Topeka High School, 2011
Chante loves going back to high school. Sometimes she returns to Topeka High as a speaker, other times as a mentor or to judge YE business plan competitions. Often, it’s to seek advice from her own YE teacher and mentor, Mr. Moore.
“He is hands-down the reason I have been successful,” Chante says, pointing out that it was Mr. Moore who convinced her to take YE, and while she was in college at Washburn University, he called her about a summer partnership – that later became an internship – at Westar Energy. For her and another YE alumna, Kaitlyn Truesdell the experience was life-changing. “I don’t know what my path would have looked like without YE, because it’s been a part of everything I’ve done after high school,” Chante explains.
“Our students are our future, and I want to help them see that they can craft their own paths.”
At Westar, while she mentored other YE students in their summer partnerships, her true passion was revealed: working with youth. ”Something YE taught me is that although I wasn’t born with every resource at my fingertips, I can still achieve my dreams,” she explains. ”Our students are our future, and I want to help them see that they can craft their own paths.” Currently pursuing a master’s degree in public administration at the University of Kansas, her goal is to help shape the future through education. And though Chante is experiencing her own success, she revels in watching other students taste it, too. ”YE has helped not only me but others who I went to high school with,” she says, ”and we are all just doing so well.”
Garden City High School, 2013
Garden City, Kansas
“YE’s role in my story is everything. My parents divorced when I was in middle school, and we moved around a lot. My life became pretty unstable, and I was just trying to survive one day at a time. Going into my junior year of high school, I hadn’t even given college a thought. I was just hoping to graduate high school. When some of my friends suggested I enroll in YE, everything changed. Something sparked inside me that I didn’t know was there.
“When some of my friends suggested I enroll in YE, everything changed. Something sparked inside me that I didn’t know was there.”
The class showed me how to find my passions and gave me confidence. It taught me that it’s okay to fail, but to expect to succeed. The hardest thing about high school is learning how and when to become an adult, and YE helped me navigate that. They provided mentorship, helped me apply for scholarships and now I’m the first person in my family to attend college.”
North High School
Hamid Bakhtiari was already aware of his entrepreneurial spirit in 2003. He had invested time and energy into mowing lawns, and was motivated to earn money. “At the time, I didn’t have a clear course on how to advance,” said Hamid. “Then an instructor at North High School in Wichita recommended Youth Entrepreneurs.”

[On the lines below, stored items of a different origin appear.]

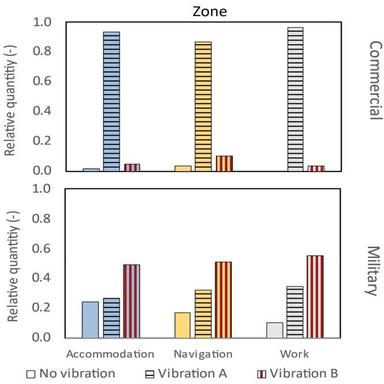
Vibrations induced by LF noise are classified by zone and ship typology.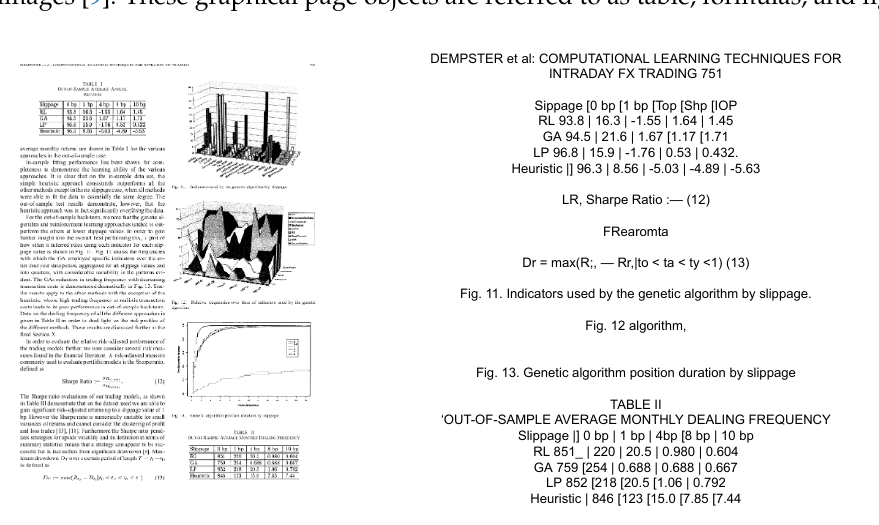
Figure 2. An illustration of information extraction through the conventional OCR method. On the left side of the figure, there is a document image containing multiple graphical page objects taken from the ICDAR-17 POD dataset [5], whereas the extracted information is present on the right side. We have applied an open-source Tesseract OCR [6] to extract the information. Since the OCR correctly recognized the textual content, we only demonstrate the extracted information from graphical page objects for brevity. The incorrectly extracted content depicts that graphical page object detection is an essential preliminary step before information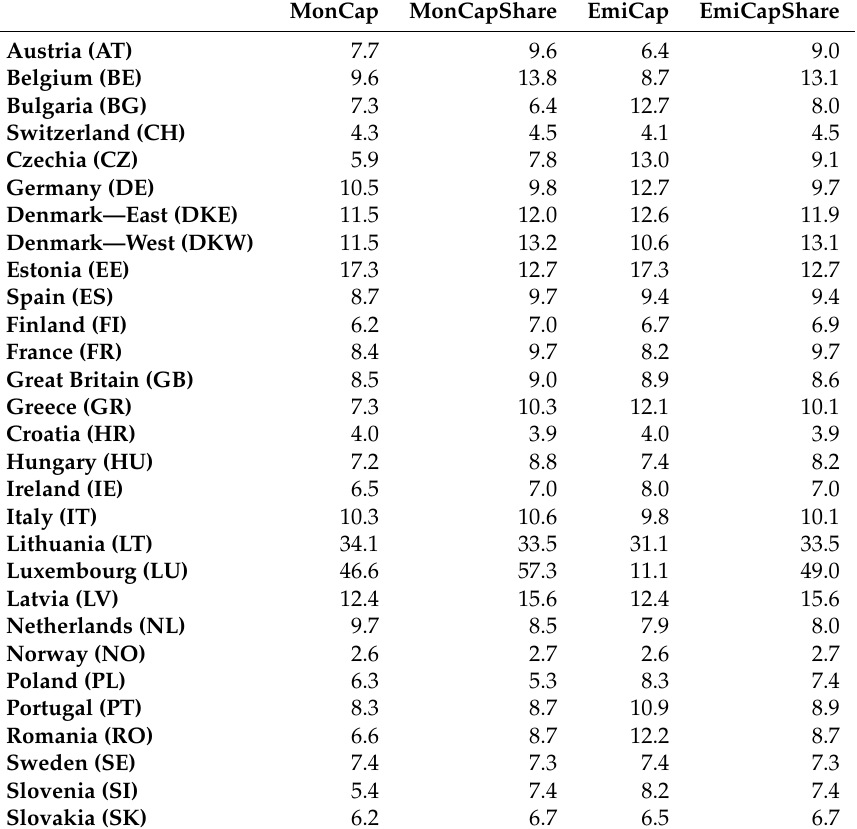
Table A1. Levelized cost of electricity by scenario and country [Cent 2015 /kWh].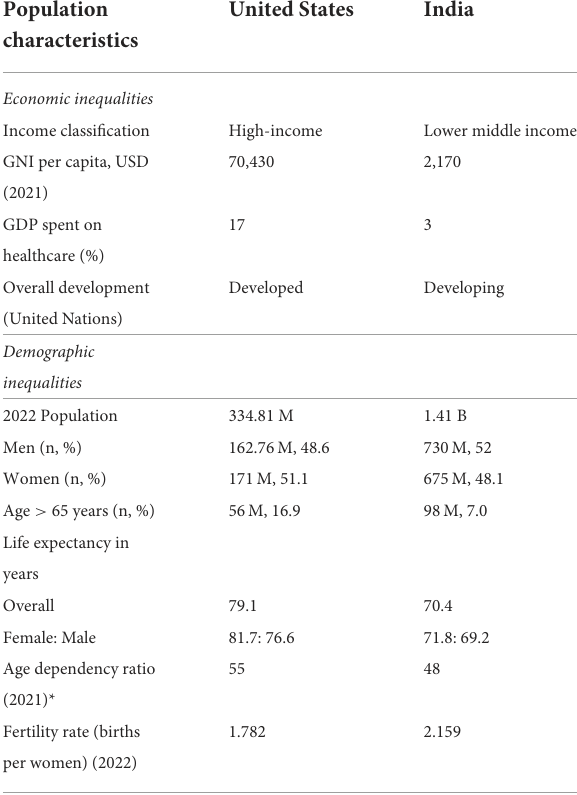
TABLE 1 Economic and demographic inequalities in the United States vs. India.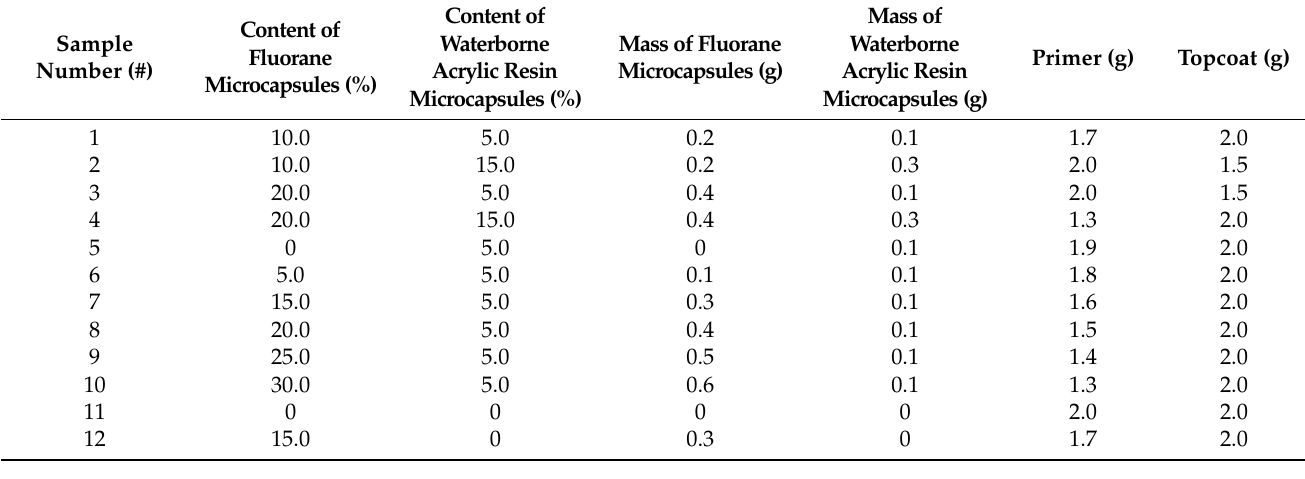
Table 2. Ingredient of thermochromic and self-healing waterborne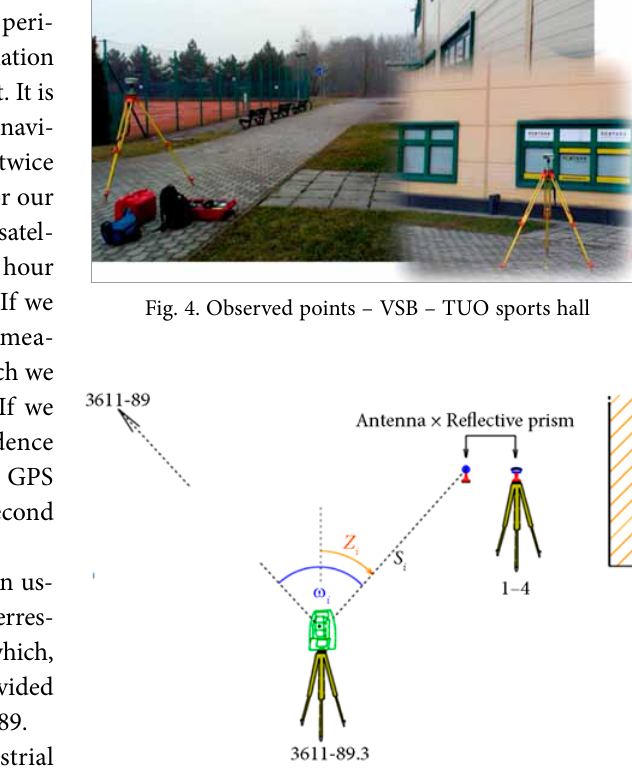
Fig. 5. Terrestrial measurement of the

A couple years later, Hamid used his entrepreneurial education and all of his savings to purchase a mobile communications business that his brother had helped start in Lawrence, Kansas. “The company previously focused on activating cell phones. I was looking at the market and seeing an opportunity to rebrand around a different need. Phone repair was not a common concept at the time, but technology was changing. Motorola launched the Razor, which Apple later followed with the iPhone 3G. Smartphones were becoming more personalized, and prices had skyrocketed. Customers weren’t necessarily looking to buy another phone if their device broke. They wanted someone who could fix the problem, and in a hurry. Our goal at MobileComm was to be the hero and repair their phones within an hour.”
“Some of the best lessons come through failure. Just because an idea fails doesn’t mean you fail at life. Invest in yourself and your ideas and you’ll never regret it.”
MobileComm has now expanded to seven Kansas locations. “YE helped me see the importance of catering to your market. I’ve had some other business ventures that weren’t as successful, but you learn. Some of the best lessons come through failure. Just because an idea fails doesn’t mean you fail at life. Invest in yourself and your ideas and you’ll never regret it.”